All this hit me the other night, while talking to a friend on the phone. In sharing gratitude about life he commented “I can’t wait until I hit that point, of having good things show up for me”. This is exactly how I used to see things. I’ll be happy when I get (fill in the blank)…
My gratitude started back when I was paying out more money every month than I had coming in. I would have to utilize a credit card to grocery shop the weeks I had my son. I struggled to find $20 for work money week after week. I as paying child support, spousal support, health insurance and major visa debt because a judge told me I would. My support team would not let me file bankruptcy because they said I had to experience trusting God to help me fulfill my obligations. I was not in a relationship, or in unhealthy relationships. It was while living like this that I was taught to be grateful. To feel the blessings God was bestowing upon me. To trust that if I could relinquish even a splinter of my fear, my faith would grow by forests.
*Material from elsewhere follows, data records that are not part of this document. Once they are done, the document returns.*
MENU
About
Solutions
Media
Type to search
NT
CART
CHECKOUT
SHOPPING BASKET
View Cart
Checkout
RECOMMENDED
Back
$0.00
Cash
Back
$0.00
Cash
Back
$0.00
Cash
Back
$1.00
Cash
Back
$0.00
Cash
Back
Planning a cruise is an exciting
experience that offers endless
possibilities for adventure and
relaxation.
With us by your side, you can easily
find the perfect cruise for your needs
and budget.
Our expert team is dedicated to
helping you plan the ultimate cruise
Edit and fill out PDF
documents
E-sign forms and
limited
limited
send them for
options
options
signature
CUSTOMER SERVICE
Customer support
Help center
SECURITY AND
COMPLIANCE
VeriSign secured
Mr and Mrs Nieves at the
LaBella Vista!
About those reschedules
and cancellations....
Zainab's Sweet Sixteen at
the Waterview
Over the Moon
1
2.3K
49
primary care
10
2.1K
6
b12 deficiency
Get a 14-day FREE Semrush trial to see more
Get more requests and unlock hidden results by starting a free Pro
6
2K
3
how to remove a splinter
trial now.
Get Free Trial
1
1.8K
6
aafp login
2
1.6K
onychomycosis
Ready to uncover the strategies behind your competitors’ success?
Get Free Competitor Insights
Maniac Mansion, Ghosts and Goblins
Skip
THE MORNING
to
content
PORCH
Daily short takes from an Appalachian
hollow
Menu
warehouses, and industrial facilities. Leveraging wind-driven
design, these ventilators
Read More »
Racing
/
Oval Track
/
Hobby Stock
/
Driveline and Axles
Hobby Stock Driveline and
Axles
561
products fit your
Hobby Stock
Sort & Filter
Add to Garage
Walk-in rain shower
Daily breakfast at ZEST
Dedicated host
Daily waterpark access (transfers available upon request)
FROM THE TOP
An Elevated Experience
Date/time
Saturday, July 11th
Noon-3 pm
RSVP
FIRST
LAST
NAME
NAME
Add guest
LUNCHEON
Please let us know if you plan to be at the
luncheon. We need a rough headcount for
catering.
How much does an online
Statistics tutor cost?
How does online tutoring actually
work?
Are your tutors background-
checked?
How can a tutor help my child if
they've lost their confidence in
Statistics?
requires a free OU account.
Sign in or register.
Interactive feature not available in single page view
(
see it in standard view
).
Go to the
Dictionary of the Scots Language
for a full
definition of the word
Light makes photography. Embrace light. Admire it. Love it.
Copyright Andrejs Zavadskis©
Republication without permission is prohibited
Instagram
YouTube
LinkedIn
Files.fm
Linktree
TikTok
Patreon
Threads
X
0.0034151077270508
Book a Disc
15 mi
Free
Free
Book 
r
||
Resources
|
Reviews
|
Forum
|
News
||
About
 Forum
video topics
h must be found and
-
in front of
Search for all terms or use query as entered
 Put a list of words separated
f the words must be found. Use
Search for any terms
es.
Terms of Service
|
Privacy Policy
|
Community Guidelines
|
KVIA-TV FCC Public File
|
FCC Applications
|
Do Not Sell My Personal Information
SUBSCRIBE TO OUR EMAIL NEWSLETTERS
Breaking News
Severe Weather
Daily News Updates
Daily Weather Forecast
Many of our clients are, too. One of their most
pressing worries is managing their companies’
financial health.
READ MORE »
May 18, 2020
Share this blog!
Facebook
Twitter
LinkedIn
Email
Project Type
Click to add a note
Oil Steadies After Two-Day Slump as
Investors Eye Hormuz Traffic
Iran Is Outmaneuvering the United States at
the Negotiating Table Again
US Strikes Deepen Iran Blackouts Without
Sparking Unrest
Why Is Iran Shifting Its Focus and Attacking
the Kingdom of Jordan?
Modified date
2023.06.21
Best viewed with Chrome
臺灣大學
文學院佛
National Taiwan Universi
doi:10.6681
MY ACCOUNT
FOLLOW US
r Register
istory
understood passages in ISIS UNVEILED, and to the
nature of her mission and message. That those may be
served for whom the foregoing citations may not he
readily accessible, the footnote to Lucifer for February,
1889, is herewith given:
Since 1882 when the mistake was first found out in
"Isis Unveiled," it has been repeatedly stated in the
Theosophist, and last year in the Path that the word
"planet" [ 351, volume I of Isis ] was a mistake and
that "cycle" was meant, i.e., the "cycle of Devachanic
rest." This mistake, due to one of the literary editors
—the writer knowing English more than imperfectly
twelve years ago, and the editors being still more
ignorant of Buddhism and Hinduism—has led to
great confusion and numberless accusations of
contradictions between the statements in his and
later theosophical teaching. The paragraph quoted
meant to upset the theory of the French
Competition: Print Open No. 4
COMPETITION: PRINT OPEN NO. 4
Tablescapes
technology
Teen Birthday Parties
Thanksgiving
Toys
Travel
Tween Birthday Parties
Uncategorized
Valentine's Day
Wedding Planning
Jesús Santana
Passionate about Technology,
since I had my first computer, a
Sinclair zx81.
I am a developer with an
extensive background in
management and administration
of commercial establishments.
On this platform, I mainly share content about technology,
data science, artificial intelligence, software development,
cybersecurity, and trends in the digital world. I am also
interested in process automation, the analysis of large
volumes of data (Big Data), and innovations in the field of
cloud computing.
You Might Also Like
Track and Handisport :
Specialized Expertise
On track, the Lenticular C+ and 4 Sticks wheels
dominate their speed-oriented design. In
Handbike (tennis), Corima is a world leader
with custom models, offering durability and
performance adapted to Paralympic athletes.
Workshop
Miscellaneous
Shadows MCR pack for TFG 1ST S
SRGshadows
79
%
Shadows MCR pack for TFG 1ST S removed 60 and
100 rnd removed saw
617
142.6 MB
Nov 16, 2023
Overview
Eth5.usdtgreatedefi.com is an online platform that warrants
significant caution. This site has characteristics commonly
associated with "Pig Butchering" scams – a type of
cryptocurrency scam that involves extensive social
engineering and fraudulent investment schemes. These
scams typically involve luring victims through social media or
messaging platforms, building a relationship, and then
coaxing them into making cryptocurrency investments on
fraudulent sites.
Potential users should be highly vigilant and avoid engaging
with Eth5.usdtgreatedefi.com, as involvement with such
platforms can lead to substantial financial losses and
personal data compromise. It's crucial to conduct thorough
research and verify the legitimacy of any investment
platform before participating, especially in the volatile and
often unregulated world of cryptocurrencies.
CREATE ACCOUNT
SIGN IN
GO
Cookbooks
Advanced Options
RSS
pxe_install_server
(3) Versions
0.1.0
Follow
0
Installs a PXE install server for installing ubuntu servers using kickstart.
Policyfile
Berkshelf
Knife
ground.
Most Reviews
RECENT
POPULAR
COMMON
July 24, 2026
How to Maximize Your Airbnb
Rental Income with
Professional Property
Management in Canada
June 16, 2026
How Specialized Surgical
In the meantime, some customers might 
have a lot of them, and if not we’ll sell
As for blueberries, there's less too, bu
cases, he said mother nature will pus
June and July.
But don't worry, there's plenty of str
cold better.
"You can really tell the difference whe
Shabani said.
Several years later… I was able to purchase my dream bike last week. A 2014 Harley Davidson Street Glide Special. Absolutely Awesome!! At the same time, the bike in itself isn’t the gift. It’s the experiences or memories that really have me excited. The ride to Ohio & New York with a friend in June. The experience of jumping on it this summer and riding to whatever campground I end up at. My 3,500 mile ride from Arizona back to MI in the fall.
And most of all, it’s in knowing that if the bike went away, if the job changes or whatever may happen in ‘life to come’, I will have all my needs met, well beyond what I can imagine. We all do. All we have to do is to choose to shift our focus. Find one thing to consider a blessing and then another and pretty soon they will start to pop up automatically… I dare you to try it!